What you’re measuring here is essentially the cost of creating a new T
instance at each iteration, a cost that is negligible for immutable structures, and large for mutable structures. But presumably you want your structure to be mutable because you want to mutate it at each iteration, instead of creating a new instance at each iteration.

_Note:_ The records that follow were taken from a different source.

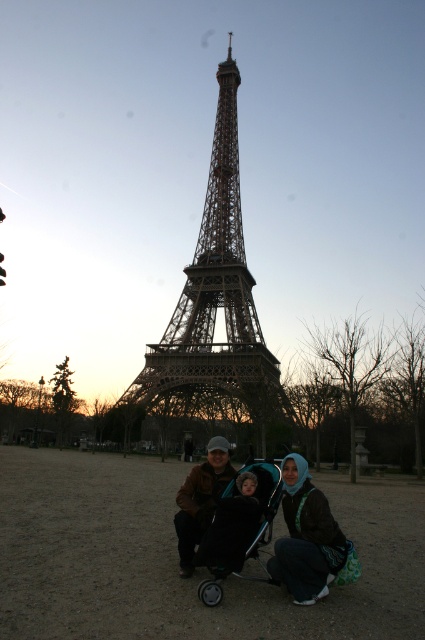
Looking at this image, you are a photographer standing at the base of the Eiffel Tower and want to capture a photo of the two people in front of the tower. The green fabric hijab at center and the brown leather jacket at center are both visible. Which object appears taller in the photo?

The green fabric hijab at center appears taller in the photo because it has a greater height compared to the brown leather jacket at center.

You are standing at the base of the Eiffel Tower and want to take a photo that includes both the metallic structure at center and the two adults kneeling in the foreground. Based on their positions, where should you position yourself to ensure both are in the frame?

The metallic structure at center is located at point [215,300], so you should position yourself in a spot that allows you to capture both the foreground adults and the central metallic structure by aligning your camera towards the coordinates mentioned.

Based on the photo, you are standing at the base of the Eiffel Tower and want to take a photo of the dark brown leather jacket at center. The camera you have is a standard DSLR with a 50mm lens. Considering the distance between the jacket and the camera is 376.11 feet, will you be able to capture the entire jacket in the photo without zooming in?

The dark brown leather jacket at center and camera are 376.11 feet apart from each other. A standard DSLR with a 50mm lens has a field of view that can capture objects at that distance without needing to zoom in. Therefore, you should be able to capture the entire jacket in the photo without zooming in.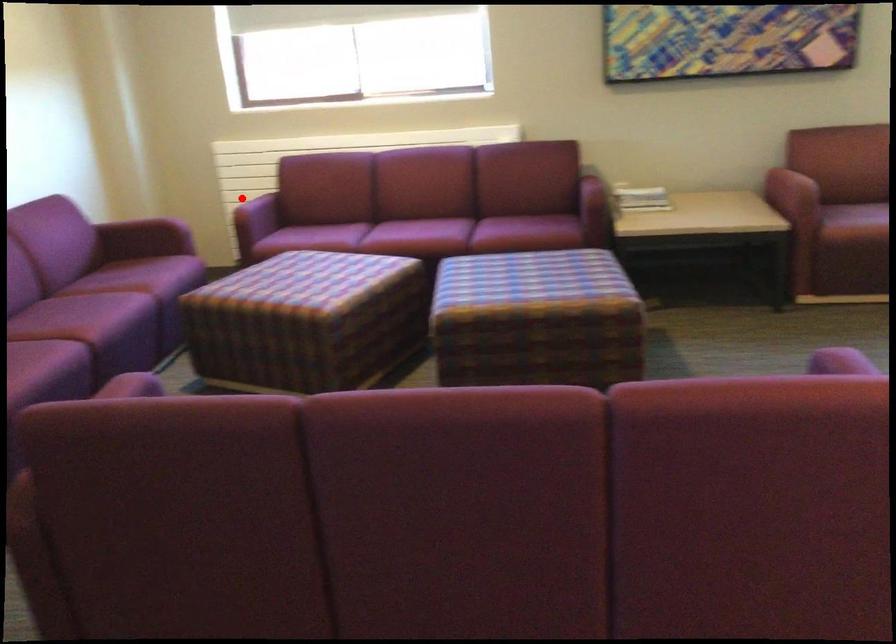
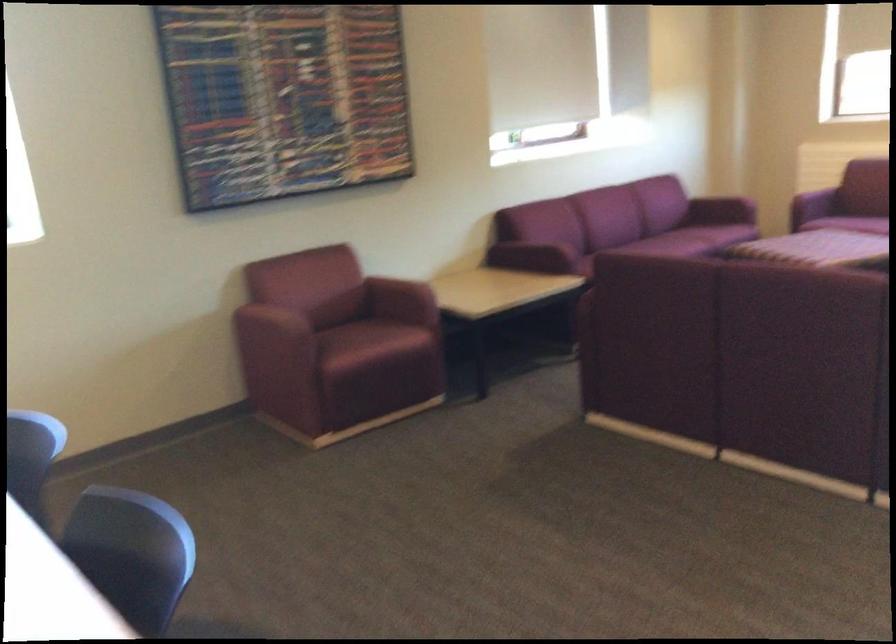
Question: I am providing you with two images of the same scene from different viewpoints. A red point is marked on the first image. Can you still see the location of the red point in image 2?

Choices:
 (A) Yes
 (B) No

Answer: (B)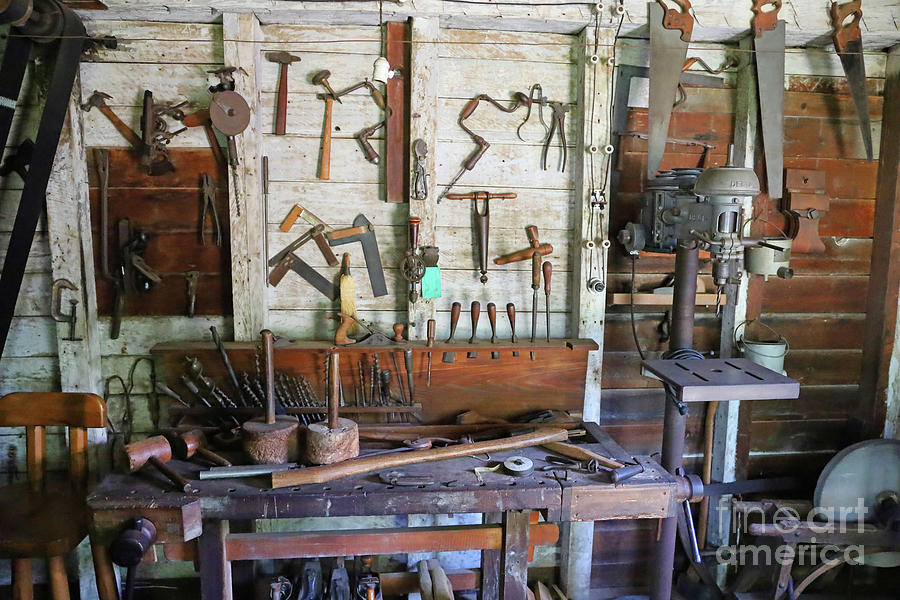
Identify the location of wood beams. (626, 376), (792, 423).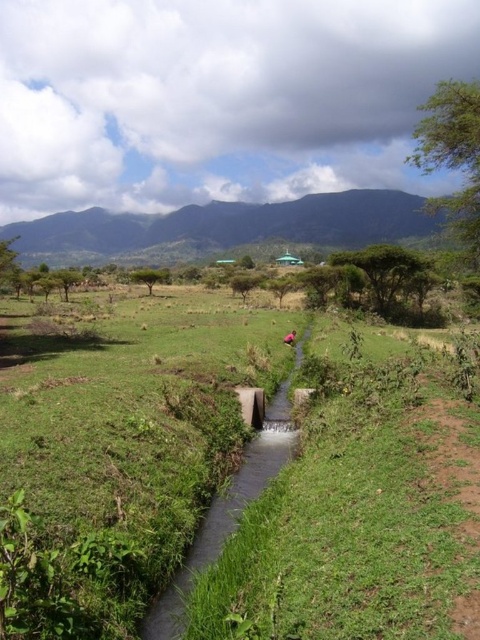
Question: Among these points, which one is farthest from the camera?

Choices:
 (A) (285, 464)
 (B) (176, 506)

Answer: (A)

Question: Is green grassy at center thinner than green concrete stream at center?

Choices:
 (A) yes
 (B) no

Answer: (B)

Question: Which of the following is the farthest from the observer?

Choices:
 (A) green grassy at center
 (B) green concrete stream at center

Answer: (B)

Question: Is green grassy at center below green concrete stream at center?

Choices:
 (A) yes
 (B) no

Answer: (B)

Question: Where is green grassy at center located in relation to green concrete stream at center in the image?

Choices:
 (A) right
 (B) left

Answer: (B)

Question: Which object is closer to the camera taking this photo?

Choices:
 (A) green concrete stream at center
 (B) green grassy at center

Answer: (B)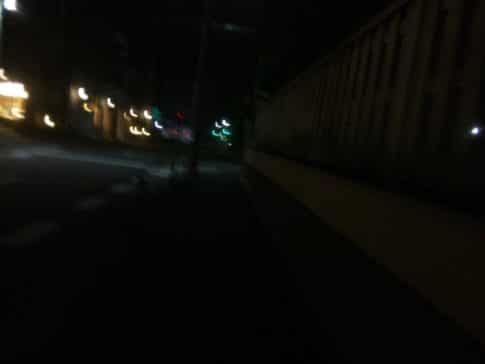
Where is `green lights`? green lights is located at coordinates point(225,132), point(155,110).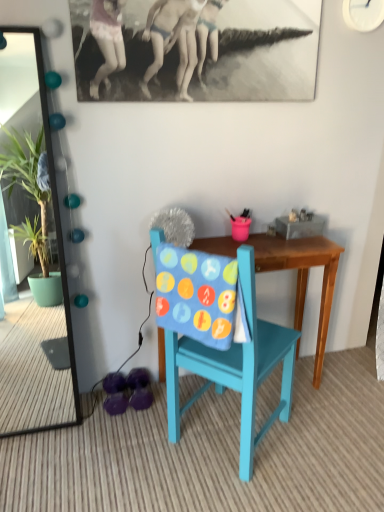
Where is `space that is in front of purple fabric footwear at lower left`? The width and height of the screenshot is (384, 512). space that is in front of purple fabric footwear at lower left is located at coordinates (134, 423).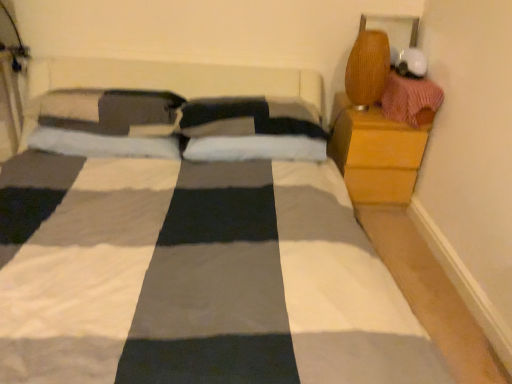
Question: Considering the positions of point (403, 162) and point (431, 86), is point (403, 162) closer or farther from the camera than point (431, 86)?

Choices:
 (A) farther
 (B) closer

Answer: (A)

Question: Would you say wooden nightstand at right is to the left or to the right of knitted pink sweater at upper right in the picture?

Choices:
 (A) right
 (B) left

Answer: (B)

Question: Do you think wooden nightstand at right is within knitted pink sweater at upper right, or outside of it?

Choices:
 (A) outside
 (B) inside

Answer: (A)

Question: Looking at their shapes, would you say knitted pink sweater at upper right is wider or thinner than wooden nightstand at right?

Choices:
 (A) wide
 (B) thin

Answer: (B)

Question: Is point (412, 102) positioned closer to the camera than point (335, 157)?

Let’s take your example, modified in such a way that the structures have two fields (so that it is easier to see the differences between mutation and instance creation:
struct S_i
x :: Int
y :: Int
end
function f!(v::Vector{T}) where T
s = 0
for i in 1:10^7
v[1] = T(i, v[1].y)
s += v[1].x
end
s
end
This performs well for a vector of immutable structures, in that it does not allocate:
julia> @btime f(v_i) setup=(v_i=[S_i(1, 42)]) evals=1
2.452 ms (0 allocations: 0 bytes)
50000005000000
Of course, you can use the exact same function with a mutable struct, but it allocates one new object for each iteration, and is therefore very inefficient:
julia> mutable struct S_m
x :: Int
y :: Int
end
julia> @btime f!(v_m) setup=(v_m=[S_m(1, 42)]) evals=1
44.628 ms (10000000 allocations: 305.18 MiB)
50000005000000
Fortunately, in this case, you can mutate the objects that are already stored in the vector:
function f_mut!(v)
s = 0
for i in 1:10^7
v[1].x = i # nicer syntax: we only want to mutate `x`; `y` is left alone
s += v[1].x
end
s
end
And it again avoids all allocations:
julia> @btime f_mut!(v_m) setup=(v_m=[S_m(1, 42)]) evals=1
3.469 ms (0 allocations: 0 bytes)
50000005000000
Note that we could have had a nice enough syntax in the immutable case, where we would only have to tell what to modify, and the unchanged fields would be taken care of automatically. Accessors.jl
is one way of doing this:
using Accessors
function f_accessors!(v)
s = 0
field_x = @optic _.x
for i in 1:10^7
v[1] = set(v[1], field_x, i)
s += v[1].x
end
s
end
julia> @btime f_accessors!(v_i) setup=(v_i=[S_i(1, 42)]) evals=1
3.968 ms (0 allocations: 0 bytes)
50000005000000
Note that all non-allocating versions have performances in the same ballpark. I wouldn’t try to look too much into the small performance differences observed in this case, since we’re only manipulating a 1-element vector. Larger performance differences may (or may not, I’m not sure) appear when manipulating large vectors.